Valeriy Daskalytsya

Personal information
- Full name: Valeriy Viktorovych Daskalytsya
- Date of birth: 17 January 2002 (age 23)
- Place of birth: Ukraine
- Height: 1.83 m (6 ft 0 in)
- Position(s): Goalkeeper

Team information
- Current team: Tytan Odesa

Youth career
- 2013–2014: DYuSSh Reni
- 2014–2016: Chornomorets Odesa
- 2016–2017: Shakhtar Donetsk
- 2017–2019: Chornomorets Odesa

Senior career*
- Years: Team / Apps / (Gls)
- 2019–2023: Chornomorets Odesa / 0 / (0)
- 2019–2020: → Chornomorets-2 Odesa / 7 / (0)
- 2020–2021: → Real Pharma Odesa (loan) / 5 / (0)
- 2023–: Tytan Odesa

= Valeriy Daskalytsya =

Ukrainian footballer (born 2002)

Valeriy Viktorovych Daskalytsya (Валерій Вікторович Даскалиця; born 17 January 2002) is a Ukrainian professional footballer who plays as a goalkeeper for an amateur side Tytan Odesa.
--
• _Exercise details_: Please copy the footballer profile starting at "Senior career*" and ending at "footballer (born 2002)", replacing "loan" with "transfer". The items that come next are drawn from a separate source.
--
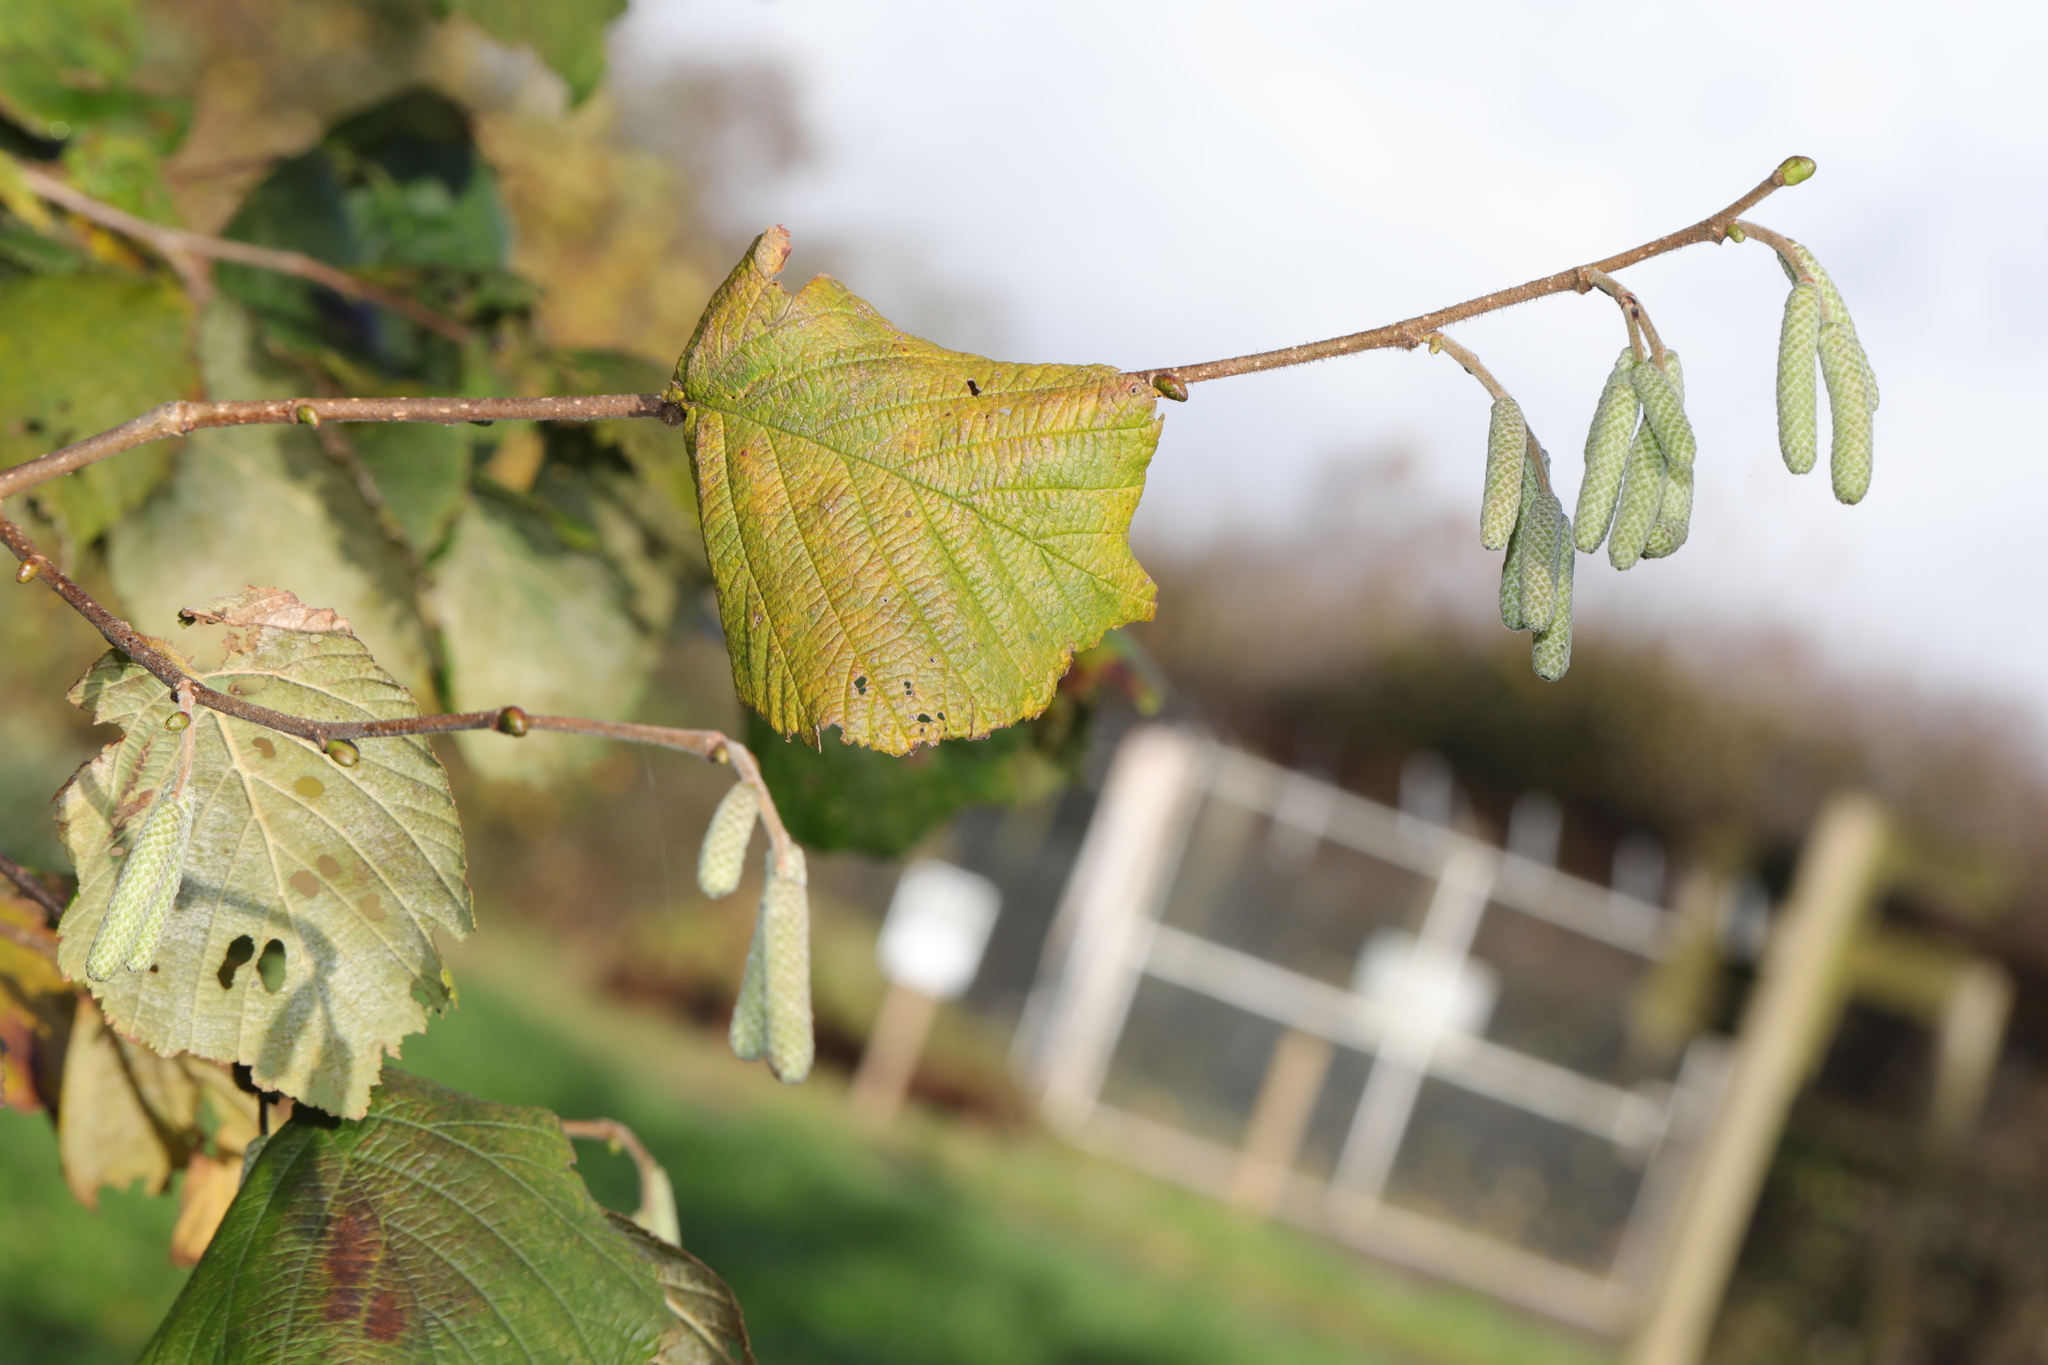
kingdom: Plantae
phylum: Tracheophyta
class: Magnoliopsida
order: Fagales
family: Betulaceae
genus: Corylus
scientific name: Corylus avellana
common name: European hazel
--
• _Response to this exercise_:
Senior career*
- Years: Team / Apps / (Gls)
- 2019–2023: Chornomorets Odesa / 0 / (0)
- 2019–2020: → Chornomorets-2 Odesa / 7 / (0)
- 2020–2021: → Real Pharma Odesa (transfer) / 5 / (0)
- 2023–: Tytan Odesa

= Valeriy Daskalytsya =

Ukrainian footballer (born 2002)